Reverend Miguel d’Escoto Brockman of Nicaragua, President of the General Assembly, tried to frame the dialogue with a “concept paper” that argued that R2P was just colonialism in a new package. D’Escoto wrote that the correct way to eliminate genocide and other mass atrocities was to reform the world financial system, redistribute wealth, and reform the UN Security Council. He said in the UNGA dialogue, that “Recent and painful memories related to the legacy of colonialism, give developing countries strong reasons to fear that laudable motives can end up being misused, once more, to justify arbitrary and selective intervention against the weakest states. …We must take into account the prevailing lack of trust from most of the developing countries when it comes to the use of force for humanitarian reasons.”

And while his critique may represent one extreme, the controversy swirling around R2P has a number of countries concerned that R2P is merely a justification for interference by developed countries in the affairs of developing nations.

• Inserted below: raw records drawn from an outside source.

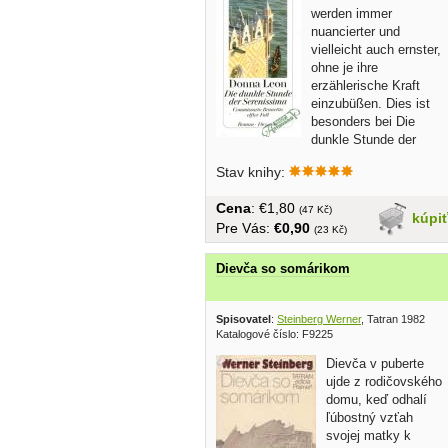
werden immer
nuancierter und
vielleicht auch ernster,
ohne je ihre
erzählerische Kraft
einzubüßen. Dies ist
besonders bei Die
dunkle Stunde der
Serenissima...
Stav knihy:
Cena
: €1,80
(47 Kč)
kúpi
Pre Vás:
€0,90
(23 Kč)
Dievča so somárikom
Spisovatel
:
Steinberg Werner
, Tatran 1982
Katalogové číslo: F9225
Dievča v puberte
ujde z rodičovského
domu, keď odhalí
ľúbostný vzťah
svojej matky k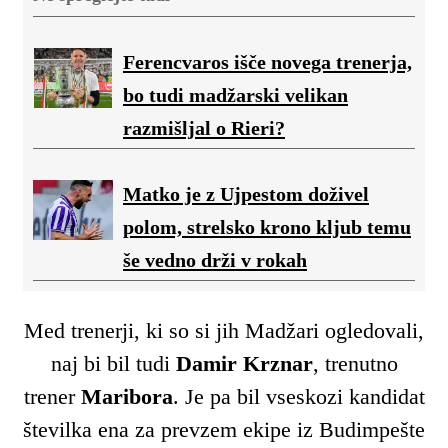
Ferencvaros išče novega trenerja,
bo tudi madžarski velikan
razmišljal o Rieri?
Matko je z Ujpestom doživel
polom, strelsko krono kljub temu
še vedno drži v rokah
Med trenerji, ki so si jih Madžari ogledovali,
naj bi bil tudi
Damir Krznar
, trenutno
trener
Maribora
. Je pa bil vseskozi kandidat
številka ena za prevzem ekipe iz Budimpešte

I find this comment extremely interesting — is the way we’re attempting to fight genocide today even an effective method of doing so? Though the Save Darfur movement has mobilized millions against genocide and created the first activist movement to do so, it hasn’t necessarily been effective in translating advocacy into action thus far. Perhaps the R2P concept must be part of a much larger process of reform and redistribution that might be more effective in the long run.

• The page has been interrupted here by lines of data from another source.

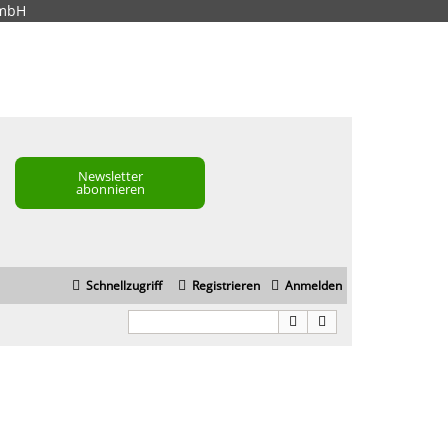
GmbH
Newsletter
abonnieren
Schnellzugriff
Registrieren
Anmelden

I don’t think that R2P will necessarily be misused by powerful countries to intervene in poorer countries. Indeed, countries like Sudan or other countries at risk for conflict/genocide are not necessarily countries the U.S. has an interest in. Despite the concept of R2P and the citizen movement, the U.S. hasn’t taken strong action on Darfur. The U.S. similarly may not have much interest in other at-risk countries.

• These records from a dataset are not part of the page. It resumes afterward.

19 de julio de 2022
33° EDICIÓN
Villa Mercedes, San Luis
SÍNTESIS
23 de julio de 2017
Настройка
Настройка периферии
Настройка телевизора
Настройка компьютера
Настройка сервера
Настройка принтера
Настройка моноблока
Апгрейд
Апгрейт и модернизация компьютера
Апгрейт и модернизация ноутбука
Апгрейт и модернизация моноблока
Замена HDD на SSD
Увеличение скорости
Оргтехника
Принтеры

But I would question, ultimately, whether the idea of R2P is even what is most necessary. As alluded to in the quote, we have to somehow be working towards prevention of genocide, towards a more just and equitable world order in which genocide would never be possible in the first place. Currently, we are so focused towards intervention that the larger piece of the puzzle - prevention - has almost been forgotten. Of course, the roots of genocide are in discrimination, inequality, and poverty. Working to eradicate these strands of hatred through development efforts might be a part of the prevention process. Rather than simply depending on individual countries to step in and play the savior, we need to simultaneously develop a longer-term vision and international framework for ensuring that genocide does not become possible anywhere in the future. While advocacy and R2P is necessary for Darfur, these tools may not be sufficient to prevent the emergence of genocide elsewhere in the future, and a more holistic strategy for prevention must be developed.